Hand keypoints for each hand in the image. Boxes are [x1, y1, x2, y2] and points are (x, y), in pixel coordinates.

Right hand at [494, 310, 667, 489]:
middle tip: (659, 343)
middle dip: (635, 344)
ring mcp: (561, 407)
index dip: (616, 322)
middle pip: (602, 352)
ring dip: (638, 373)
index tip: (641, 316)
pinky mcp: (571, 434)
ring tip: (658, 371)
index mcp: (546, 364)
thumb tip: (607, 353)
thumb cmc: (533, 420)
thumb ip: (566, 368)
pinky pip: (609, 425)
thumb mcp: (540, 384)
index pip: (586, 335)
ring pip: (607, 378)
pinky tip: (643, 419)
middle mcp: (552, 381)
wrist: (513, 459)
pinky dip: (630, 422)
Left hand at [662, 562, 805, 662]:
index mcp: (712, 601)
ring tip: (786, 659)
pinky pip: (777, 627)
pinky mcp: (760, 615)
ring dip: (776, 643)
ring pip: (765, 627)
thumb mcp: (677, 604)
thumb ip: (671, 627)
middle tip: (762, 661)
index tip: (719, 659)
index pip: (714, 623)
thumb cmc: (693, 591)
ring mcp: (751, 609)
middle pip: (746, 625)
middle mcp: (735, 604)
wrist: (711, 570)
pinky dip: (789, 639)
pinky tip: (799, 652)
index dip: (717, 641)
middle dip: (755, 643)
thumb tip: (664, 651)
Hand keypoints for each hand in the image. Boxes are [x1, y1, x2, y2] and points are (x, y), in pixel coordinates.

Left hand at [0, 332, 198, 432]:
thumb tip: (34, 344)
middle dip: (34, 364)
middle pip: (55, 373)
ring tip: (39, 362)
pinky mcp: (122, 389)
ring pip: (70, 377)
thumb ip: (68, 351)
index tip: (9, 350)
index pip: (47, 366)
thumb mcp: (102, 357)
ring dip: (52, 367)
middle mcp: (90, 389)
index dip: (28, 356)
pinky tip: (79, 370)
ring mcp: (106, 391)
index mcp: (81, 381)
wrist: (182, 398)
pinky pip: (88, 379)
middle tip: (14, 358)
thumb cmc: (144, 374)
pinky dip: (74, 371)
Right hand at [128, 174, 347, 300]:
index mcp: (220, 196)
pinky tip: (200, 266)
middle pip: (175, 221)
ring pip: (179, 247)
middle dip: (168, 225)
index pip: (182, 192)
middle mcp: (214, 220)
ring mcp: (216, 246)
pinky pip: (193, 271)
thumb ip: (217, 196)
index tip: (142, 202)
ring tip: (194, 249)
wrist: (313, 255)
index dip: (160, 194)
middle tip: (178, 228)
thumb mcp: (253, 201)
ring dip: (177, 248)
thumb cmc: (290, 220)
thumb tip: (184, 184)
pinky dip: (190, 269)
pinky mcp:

> **Your assignment**:
The line with "pinky tip: (79, 370)" marks where to start. Transcribe from there through the final line of the records, exactly and with nothing added.

> **Answer to the exercise**:
pinky tip: (79, 370)
ring mcp: (106, 391)
index mcp: (81, 381)
wrist: (182, 398)
pinky pip: (88, 379)
middle tip: (14, 358)
thumb cmc: (144, 374)
pinky dip: (74, 371)
Right hand at [128, 174, 347, 300]:
index mcp: (220, 196)
pinky tip: (200, 266)
middle pip: (175, 221)
ring pip: (179, 247)
middle dip: (168, 225)
index pip: (182, 192)
middle mcp: (214, 220)
ring mcp: (216, 246)
pinky pip: (193, 271)
thumb ip: (217, 196)
index tip: (142, 202)
ring tip: (194, 249)
wrist: (313, 255)
index dip: (160, 194)
middle tip: (178, 228)
thumb mcp: (253, 201)
ring dip: (177, 248)
thumb cmc: (290, 220)
thumb tip: (184, 184)
pinky dip: (190, 269)
pinky mcp:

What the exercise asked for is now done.